OBJECTIVE:
Lay out the entries from the start through the line containing "genus: Megalopyge", inclusive, as a two-column CSV with the columns field and value. Give one row per entry, with its text and its answer each in a single quoted field and any line breaks replaced by spaces.

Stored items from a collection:
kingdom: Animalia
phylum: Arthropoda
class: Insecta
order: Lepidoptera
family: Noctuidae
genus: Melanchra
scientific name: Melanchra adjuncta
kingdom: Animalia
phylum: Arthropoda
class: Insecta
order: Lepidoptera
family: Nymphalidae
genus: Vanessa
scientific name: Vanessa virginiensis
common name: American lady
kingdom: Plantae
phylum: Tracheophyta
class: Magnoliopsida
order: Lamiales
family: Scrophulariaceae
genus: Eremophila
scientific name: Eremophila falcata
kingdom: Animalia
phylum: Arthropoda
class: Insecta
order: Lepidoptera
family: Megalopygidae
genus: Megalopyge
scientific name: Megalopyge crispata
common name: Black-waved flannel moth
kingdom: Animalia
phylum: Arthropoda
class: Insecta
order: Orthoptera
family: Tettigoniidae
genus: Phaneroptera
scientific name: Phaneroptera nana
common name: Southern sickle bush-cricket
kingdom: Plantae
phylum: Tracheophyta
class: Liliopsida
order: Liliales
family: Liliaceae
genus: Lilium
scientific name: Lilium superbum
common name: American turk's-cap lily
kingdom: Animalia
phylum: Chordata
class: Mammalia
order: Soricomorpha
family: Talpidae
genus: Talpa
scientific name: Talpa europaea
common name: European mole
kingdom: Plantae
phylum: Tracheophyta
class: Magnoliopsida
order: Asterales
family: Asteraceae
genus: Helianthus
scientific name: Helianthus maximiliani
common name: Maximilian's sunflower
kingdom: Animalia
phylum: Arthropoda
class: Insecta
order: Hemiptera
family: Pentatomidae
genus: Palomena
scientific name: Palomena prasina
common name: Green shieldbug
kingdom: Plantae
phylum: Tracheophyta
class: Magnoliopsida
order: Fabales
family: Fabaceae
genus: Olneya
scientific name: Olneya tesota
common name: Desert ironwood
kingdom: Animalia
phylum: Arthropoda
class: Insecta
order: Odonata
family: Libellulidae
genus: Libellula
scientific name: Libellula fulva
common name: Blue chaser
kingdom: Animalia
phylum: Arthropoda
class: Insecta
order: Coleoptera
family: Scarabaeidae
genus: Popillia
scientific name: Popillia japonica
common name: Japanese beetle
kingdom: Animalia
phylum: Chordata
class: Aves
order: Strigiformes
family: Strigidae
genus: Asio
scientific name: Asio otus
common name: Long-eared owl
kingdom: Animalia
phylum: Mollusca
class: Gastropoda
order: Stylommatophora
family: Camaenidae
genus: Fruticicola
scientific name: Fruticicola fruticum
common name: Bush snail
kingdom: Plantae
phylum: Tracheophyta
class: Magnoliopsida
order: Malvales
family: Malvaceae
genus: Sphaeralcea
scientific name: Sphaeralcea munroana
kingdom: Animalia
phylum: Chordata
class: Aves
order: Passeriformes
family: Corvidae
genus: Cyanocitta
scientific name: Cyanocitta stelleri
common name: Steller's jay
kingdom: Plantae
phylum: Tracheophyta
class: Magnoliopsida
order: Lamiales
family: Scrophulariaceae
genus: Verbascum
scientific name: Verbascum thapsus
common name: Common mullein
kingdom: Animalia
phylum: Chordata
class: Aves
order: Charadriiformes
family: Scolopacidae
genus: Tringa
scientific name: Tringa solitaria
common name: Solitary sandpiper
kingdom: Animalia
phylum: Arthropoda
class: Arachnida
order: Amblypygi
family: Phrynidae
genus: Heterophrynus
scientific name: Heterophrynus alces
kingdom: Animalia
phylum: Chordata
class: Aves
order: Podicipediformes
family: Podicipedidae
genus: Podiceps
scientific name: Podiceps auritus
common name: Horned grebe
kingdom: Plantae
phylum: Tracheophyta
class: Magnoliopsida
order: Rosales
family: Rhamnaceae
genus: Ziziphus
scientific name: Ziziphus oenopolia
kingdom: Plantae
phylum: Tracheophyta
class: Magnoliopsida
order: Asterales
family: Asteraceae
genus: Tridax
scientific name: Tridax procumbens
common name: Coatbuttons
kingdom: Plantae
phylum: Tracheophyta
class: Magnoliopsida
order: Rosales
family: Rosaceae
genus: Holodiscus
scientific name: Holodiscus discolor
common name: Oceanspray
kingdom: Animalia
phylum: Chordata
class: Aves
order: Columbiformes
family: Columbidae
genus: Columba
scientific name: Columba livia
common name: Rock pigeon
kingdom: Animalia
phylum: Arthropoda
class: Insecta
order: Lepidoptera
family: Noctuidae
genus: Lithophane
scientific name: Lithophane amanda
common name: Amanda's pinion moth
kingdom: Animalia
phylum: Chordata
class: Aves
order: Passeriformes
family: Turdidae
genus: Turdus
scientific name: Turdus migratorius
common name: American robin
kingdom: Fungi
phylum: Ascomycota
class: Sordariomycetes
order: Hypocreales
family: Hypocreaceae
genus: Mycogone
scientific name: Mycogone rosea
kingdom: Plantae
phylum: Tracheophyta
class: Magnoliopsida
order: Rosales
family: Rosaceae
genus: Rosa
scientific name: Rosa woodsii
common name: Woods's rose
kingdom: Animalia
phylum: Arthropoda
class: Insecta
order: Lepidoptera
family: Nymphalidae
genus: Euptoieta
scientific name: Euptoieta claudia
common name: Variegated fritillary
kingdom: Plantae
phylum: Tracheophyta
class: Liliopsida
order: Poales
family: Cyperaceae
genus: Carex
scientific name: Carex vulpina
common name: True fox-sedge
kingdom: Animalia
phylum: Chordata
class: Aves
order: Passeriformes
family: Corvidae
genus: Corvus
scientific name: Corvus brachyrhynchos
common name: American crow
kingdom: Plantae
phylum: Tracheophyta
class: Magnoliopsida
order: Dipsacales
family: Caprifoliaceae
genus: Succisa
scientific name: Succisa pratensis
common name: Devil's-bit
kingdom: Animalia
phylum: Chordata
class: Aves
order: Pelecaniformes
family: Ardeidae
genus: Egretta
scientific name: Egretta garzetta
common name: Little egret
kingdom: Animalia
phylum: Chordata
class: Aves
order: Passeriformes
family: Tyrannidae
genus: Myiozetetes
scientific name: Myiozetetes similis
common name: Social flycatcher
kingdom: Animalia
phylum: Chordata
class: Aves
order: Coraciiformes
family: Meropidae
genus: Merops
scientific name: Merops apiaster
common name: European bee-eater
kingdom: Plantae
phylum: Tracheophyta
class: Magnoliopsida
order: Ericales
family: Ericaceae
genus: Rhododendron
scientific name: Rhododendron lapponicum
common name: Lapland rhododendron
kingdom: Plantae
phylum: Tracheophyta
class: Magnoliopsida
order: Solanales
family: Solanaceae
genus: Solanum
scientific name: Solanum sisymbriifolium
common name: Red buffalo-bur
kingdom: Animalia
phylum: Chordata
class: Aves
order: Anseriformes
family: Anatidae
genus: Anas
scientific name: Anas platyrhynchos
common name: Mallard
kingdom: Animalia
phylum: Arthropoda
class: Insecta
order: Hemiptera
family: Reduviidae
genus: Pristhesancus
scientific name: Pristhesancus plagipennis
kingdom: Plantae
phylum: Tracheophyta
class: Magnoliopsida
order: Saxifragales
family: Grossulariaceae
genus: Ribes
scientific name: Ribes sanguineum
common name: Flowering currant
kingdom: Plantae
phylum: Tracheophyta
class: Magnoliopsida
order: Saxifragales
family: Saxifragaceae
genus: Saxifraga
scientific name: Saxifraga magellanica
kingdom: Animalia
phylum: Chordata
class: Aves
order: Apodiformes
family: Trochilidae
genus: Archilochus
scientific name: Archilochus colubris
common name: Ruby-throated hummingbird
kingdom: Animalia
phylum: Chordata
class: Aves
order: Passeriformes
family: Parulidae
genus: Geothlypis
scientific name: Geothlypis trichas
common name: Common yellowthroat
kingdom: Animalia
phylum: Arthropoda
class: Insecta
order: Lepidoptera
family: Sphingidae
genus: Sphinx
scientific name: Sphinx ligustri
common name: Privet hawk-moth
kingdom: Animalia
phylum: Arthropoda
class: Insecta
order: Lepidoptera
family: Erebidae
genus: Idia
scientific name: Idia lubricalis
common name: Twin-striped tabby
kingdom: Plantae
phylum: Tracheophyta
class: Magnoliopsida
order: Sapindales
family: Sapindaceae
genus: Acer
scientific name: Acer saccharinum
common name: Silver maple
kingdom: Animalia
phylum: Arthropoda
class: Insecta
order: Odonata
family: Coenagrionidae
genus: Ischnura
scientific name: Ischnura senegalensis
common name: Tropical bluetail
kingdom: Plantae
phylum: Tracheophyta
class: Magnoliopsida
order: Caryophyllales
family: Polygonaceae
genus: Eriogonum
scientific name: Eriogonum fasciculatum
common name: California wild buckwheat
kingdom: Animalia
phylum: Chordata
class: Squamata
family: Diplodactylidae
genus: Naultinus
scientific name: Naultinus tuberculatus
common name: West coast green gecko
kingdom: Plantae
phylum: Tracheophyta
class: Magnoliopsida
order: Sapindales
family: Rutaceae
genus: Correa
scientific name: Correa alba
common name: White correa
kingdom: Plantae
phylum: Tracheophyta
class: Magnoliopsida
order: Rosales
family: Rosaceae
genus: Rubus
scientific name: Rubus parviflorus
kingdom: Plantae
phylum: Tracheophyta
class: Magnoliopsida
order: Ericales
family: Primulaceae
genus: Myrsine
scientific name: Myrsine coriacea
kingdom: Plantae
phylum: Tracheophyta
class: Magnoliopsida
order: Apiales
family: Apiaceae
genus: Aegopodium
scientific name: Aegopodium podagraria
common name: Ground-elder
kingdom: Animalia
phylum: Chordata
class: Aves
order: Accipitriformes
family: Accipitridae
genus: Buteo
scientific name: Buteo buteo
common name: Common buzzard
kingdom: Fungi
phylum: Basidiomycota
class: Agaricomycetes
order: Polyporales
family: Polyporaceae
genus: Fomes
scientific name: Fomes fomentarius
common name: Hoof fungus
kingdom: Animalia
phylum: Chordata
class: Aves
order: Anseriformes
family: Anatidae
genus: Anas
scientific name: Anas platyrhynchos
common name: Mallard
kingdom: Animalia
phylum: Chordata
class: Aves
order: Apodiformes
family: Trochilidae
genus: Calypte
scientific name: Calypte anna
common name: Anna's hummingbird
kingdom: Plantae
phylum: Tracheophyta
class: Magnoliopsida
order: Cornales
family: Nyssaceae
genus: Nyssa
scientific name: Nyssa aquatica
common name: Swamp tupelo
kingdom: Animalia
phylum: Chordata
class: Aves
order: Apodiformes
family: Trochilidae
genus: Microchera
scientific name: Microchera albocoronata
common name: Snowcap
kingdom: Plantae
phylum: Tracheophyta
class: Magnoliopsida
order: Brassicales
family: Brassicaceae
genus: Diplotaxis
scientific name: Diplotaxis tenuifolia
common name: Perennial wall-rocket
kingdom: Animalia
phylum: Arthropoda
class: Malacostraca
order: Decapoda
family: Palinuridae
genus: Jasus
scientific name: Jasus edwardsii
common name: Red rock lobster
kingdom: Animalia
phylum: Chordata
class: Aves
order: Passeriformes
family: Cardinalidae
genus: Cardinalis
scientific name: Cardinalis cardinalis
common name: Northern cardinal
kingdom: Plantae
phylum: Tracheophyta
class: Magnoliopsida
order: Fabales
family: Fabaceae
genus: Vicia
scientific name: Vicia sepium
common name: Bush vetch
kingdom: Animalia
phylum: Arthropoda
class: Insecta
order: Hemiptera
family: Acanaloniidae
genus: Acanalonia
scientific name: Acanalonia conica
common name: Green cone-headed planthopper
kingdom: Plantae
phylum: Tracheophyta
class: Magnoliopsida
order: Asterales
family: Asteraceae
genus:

ANSWER TO THIS PROBLEM:
field,value
"kingdom:","Animalia"
"phylum:","Arthropoda"
"class:","Insecta"
"order:","Lepidoptera"
"family:","Noctuidae"
"genus:","Melanchra"
"scientific name:","Melanchra adjuncta"
"kingdom:","Animalia"
"phylum:","Arthropoda"
"class:","Insecta"
"order:","Lepidoptera"
"family:","Nymphalidae"
"genus:","Vanessa"
"scientific name:","Vanessa virginiensis"
"common name:","American lady"
"kingdom:","Plantae"
"phylum:","Tracheophyta"
"class:","Magnoliopsida"
"order:","Lamiales"
"family:","Scrophulariaceae"
"genus:","Eremophila"
"scientific name:","Eremophila falcata"
"kingdom:","Animalia"
"phylum:","Arthropoda"
"class:","Insecta"
"order:","Lepidoptera"
"family:","Megalopygidae"
"genus:","Megalopyge"